SnO₂-Sb and α-PbO₂ have been successively deposited onto the surface of a titanium substrate, followed by fabrication of β-PbO₂ doped with Fe element and polytetrafluoroethylene (PTFE) thereon. Due to the collaborative contribution of α-PbO₂ and PTFE, the stability of the Ti/SnO₂-Sb/α-PbO₂/Fe-β-PbO₂-PTFE electrode was found to be significantly improved. The oxygen evolution overpotential of the electrode was measured to be 1.95 V versus saturated calomel electrode (SCE). Also, the contact angle of the optimized superhydrophobic electrode reached 156.8°. The optimized superhydrophobic electrode modified with PTFE exhibited lower charge-transfer resistance and good oxidative ability towards organics. The electrocatalytic activity of the devised electrodes was studied using methyl orange degradation. Factors affecting the decolorization of methyl orange were optimized. After 30 min of electrolysis, a maximum removal efficiency of 83% was achieved at a current density of 30 mA cm⁻² for an initial methyl orange concentration of 40 mg L⁻¹ at pH 5. The results confirmed that the decolorization followed a first-order kinetics model. The color of the methyl orange solution changed from orange to colorless upon completion of the degradation reaction. Such superhydrophobic Ti/SnO₂-Sb/α-PbO₂/Fe-β-PbO₂-PTFE electrodes could effectively degrade organic pollutants under low voltages, which is of great significance for reducing energy consumption.

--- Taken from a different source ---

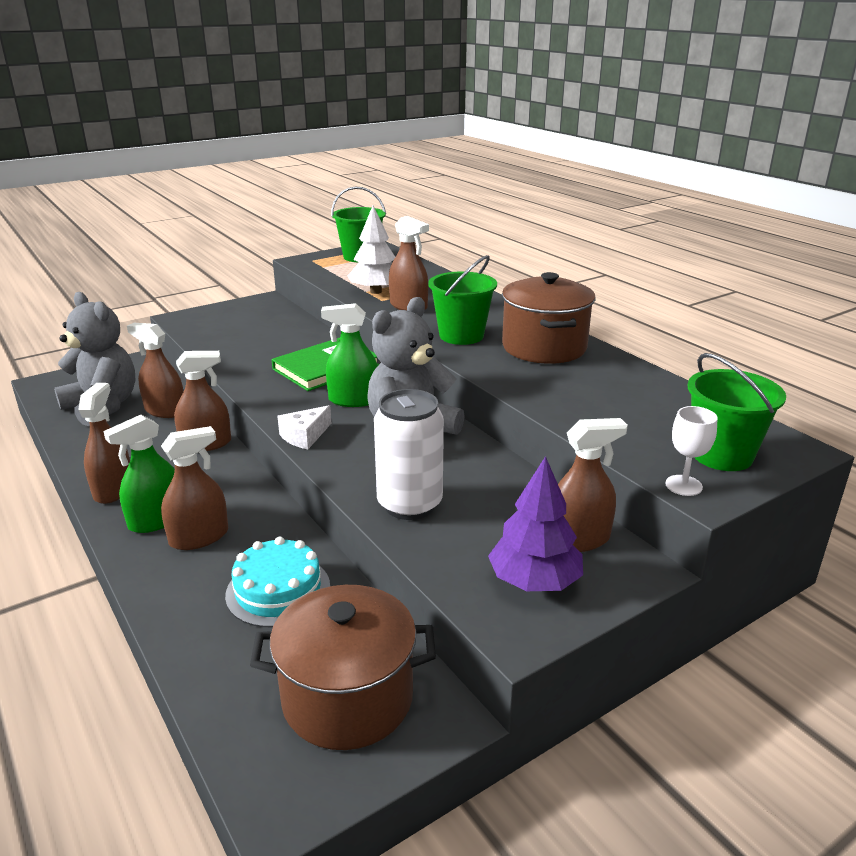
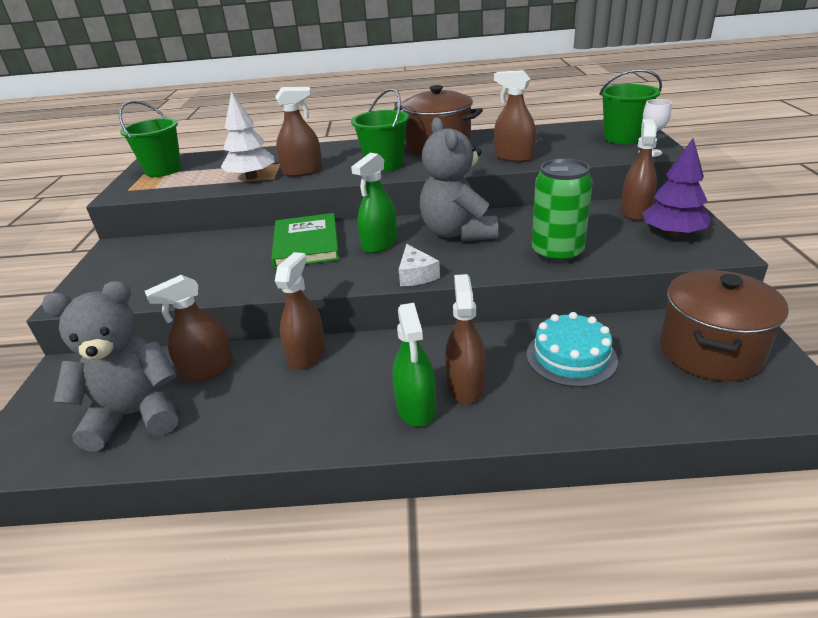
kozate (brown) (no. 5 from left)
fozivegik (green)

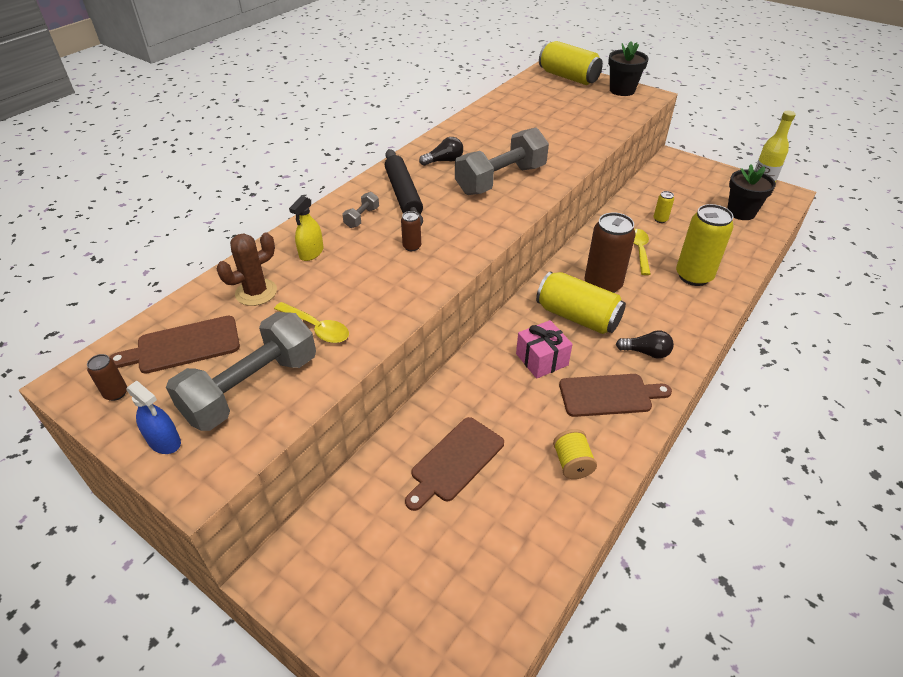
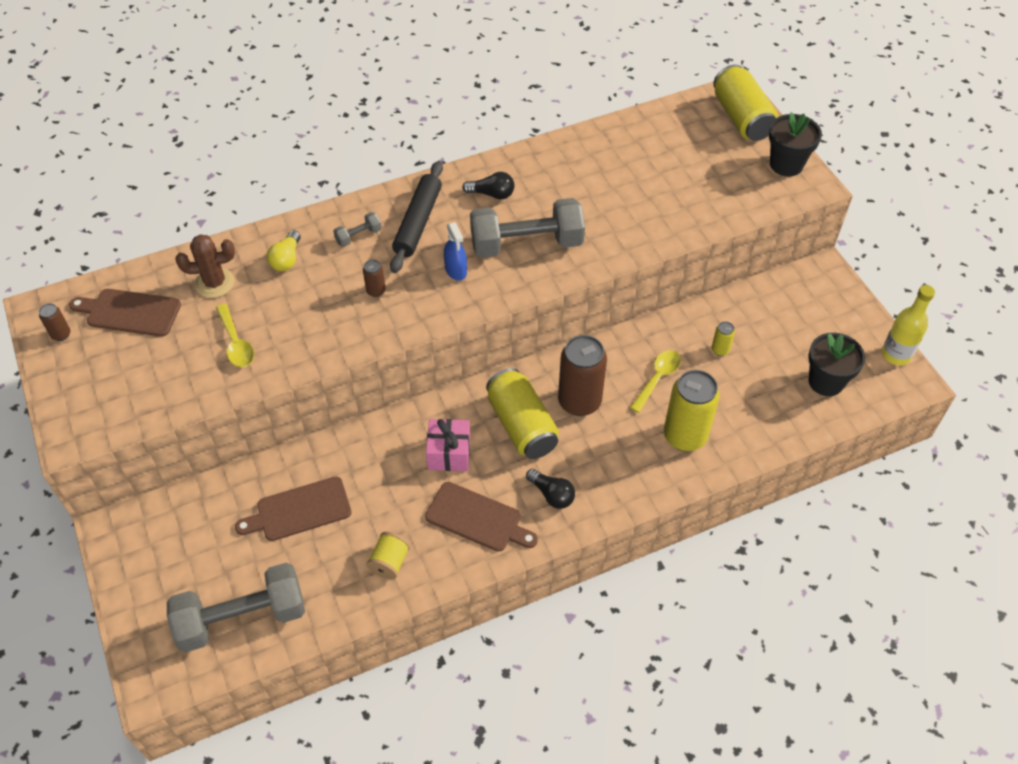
kozate (blue)
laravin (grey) (no. 1 from left)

的SnO ₂ -Sb和α-PBO ₂相继沉积在钛基体的表面，接着β-PBO的制造₂掺杂有Fe元素和（PTFE）在其上的聚四氟乙烯。由于α-PBO的协同贡献₂和PTFE，使Ti / SnO的稳定性₂ -Sb /α-PBO ₂ / Fe基β-PBO ₂发现PTFE电极明显改善。相对于饱和甘汞电极（SCE），测得的电极的氧气释放超电势为1.95V。而且，优化的超疏水电极的接触角达到156.8°。经PTFE改性的最佳超疏水电极表现出较低的电荷转移阻力和对有机物的良好氧化能力。使用甲基橙降解研究了设计电极的电催化活性。优化了影响甲基橙脱色的因素。电解30分钟后，初始浓度为40 mg L ^-1的甲基橙浓度为30 mA cm ^-2时，电流去除率达到83％在pH 5下。结果证实脱色遵循一级动力学模型。降解反应完成后，甲基橙溶液的颜色从橙色变为无色。这样的超疏水性的Ti /的SnO ₂ -Sb /α-PBO ₂ / Fe基β-PBO ₂ -PTFE电极能有效地降解下的低电压，这是具有重要意义降低能耗有机污染物。